The big question, however, is how the other components of the Axis of Resistance will respond to the impending IDF attack. Experts are quick to point out that neither Iran nor Hezbollah are particularly excited at the prospect of joining a bloody and likely protracted war with Israel. The crumbling Lebanese state and the deeply divided Iranian society seem incapable of withstanding —let alone surviving— a major war. However, it seems unlikely that Hamas and its Gaza Strip allies would have launched such a devastating terrorist attack on Israel, with predictable far-reaching consequences for the entire Middle East, without prior coordination with the IRGC —and, by association, leading elements of the Axis of Resistance. In other words, Iran was aware of the Hamas attack and almost certainly promised Hamas that it would not face the ensuing IDF onslaught alone.
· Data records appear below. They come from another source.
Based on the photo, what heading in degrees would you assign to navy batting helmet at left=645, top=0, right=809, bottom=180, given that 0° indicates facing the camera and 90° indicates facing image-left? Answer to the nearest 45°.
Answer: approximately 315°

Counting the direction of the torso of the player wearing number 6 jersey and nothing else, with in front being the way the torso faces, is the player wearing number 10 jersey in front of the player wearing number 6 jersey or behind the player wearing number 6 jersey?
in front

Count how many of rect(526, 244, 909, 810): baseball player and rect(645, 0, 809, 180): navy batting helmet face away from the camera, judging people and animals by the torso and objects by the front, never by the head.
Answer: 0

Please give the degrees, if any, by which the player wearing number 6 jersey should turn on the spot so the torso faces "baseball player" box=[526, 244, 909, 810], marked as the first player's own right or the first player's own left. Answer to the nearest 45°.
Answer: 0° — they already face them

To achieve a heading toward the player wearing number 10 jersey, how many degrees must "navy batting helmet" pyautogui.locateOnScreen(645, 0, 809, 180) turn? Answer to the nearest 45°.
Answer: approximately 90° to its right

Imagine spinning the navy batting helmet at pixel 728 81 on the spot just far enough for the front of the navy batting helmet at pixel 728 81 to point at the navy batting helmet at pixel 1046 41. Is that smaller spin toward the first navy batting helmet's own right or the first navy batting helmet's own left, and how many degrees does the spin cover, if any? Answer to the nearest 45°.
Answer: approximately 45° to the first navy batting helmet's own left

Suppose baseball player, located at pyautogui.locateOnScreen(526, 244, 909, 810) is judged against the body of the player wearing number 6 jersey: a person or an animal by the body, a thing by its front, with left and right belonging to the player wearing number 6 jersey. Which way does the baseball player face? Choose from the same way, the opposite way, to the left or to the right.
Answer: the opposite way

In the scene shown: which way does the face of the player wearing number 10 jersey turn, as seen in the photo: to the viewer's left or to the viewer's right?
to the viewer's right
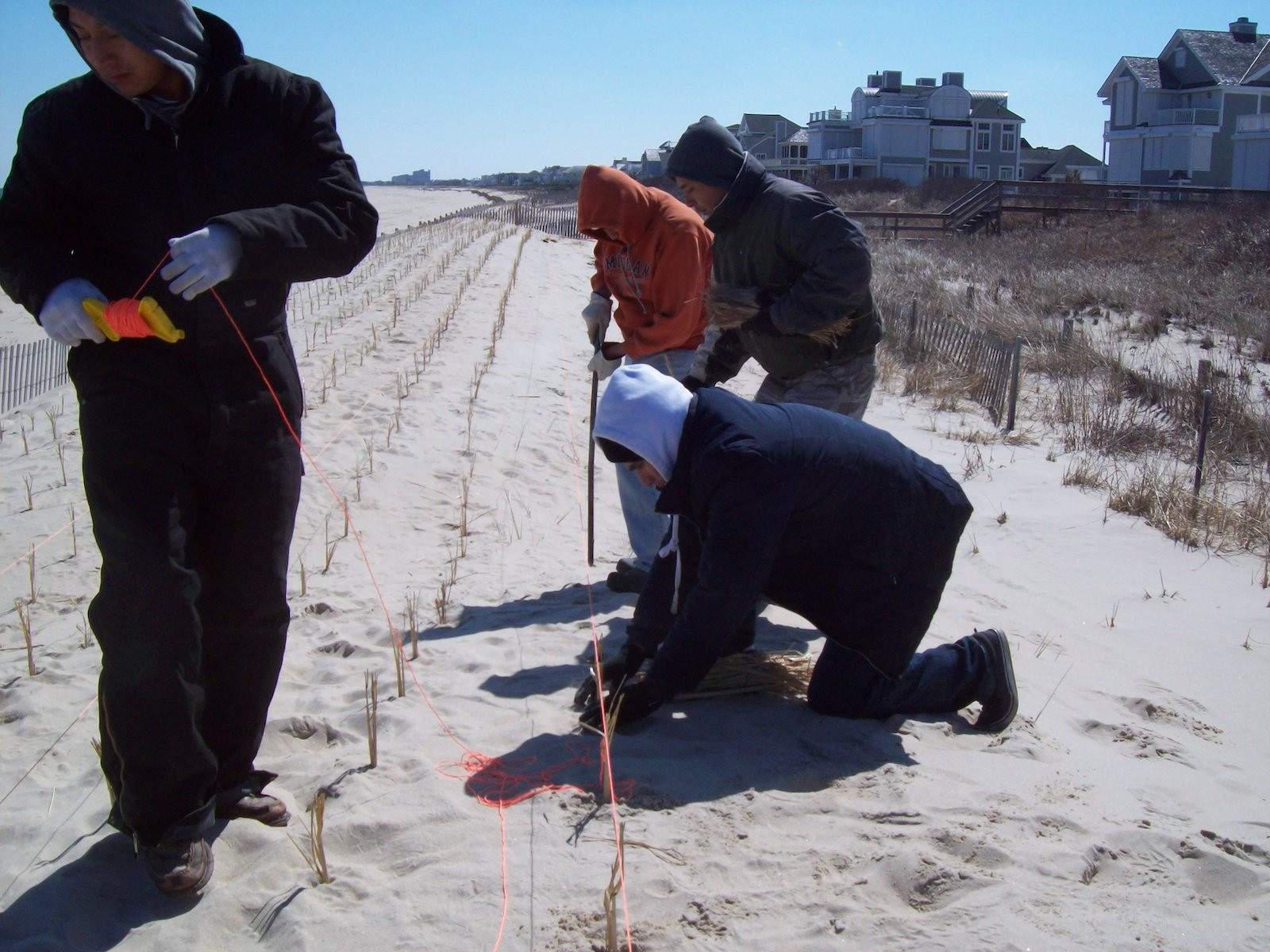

As the IDF is preparing to enter Gaza, Hamas leaders are acutely aware that their only hope to successfully beat back the impending Israeli onslaught is the emergence of a second front in the war, along the Israeli-Lebanese border. Only Hezbollah can make that happen, with Iran’s implicit approval. The United States was quick to send two aircraft carriers to the Mediterranean, effectively signaling to Hezbollah that it will not hesitate to enter the conflict should the Lebanese militant group open up a northern front in the war. US President Joe Biden’s  unprecedented wartime trip to Israel was a clear attempt to send a similar message to Tehran.

Will these messages suffice to convince the Iranians to keep their distance from the war, and thus throw Hamas under the proverbial bus? Perhaps. However, abandoning Hamas to its fate would create divisions in the Axis of Resistance, which Tehran has been meticulously curating for over a decade. Iranian leaders cannot afford to lose command of the Axis of Resistance, which they view as a crucial weapon in their confrontation with the United States and its allies. As one commentator noted recently, “the war in Gaza represents the first significant test event of the cooperation between the elements of the Axis of Resistance” under the leadership of the IRGC.

Most observers agree that, at present, there is no evidence that Iran intends to broaden the conflict —which is likely bad news for Hamas. However, wars are by nature unpredictable, and Tehran has already started issuing dire-sounding threats, saying that it will “not remain a spectator” if the IDF enters Gaza. Should Iran’s threats materialize, it is unlikely that Russia and China will remain on the sidelines. The specter of a broader regional conflict lurks ominously in the background.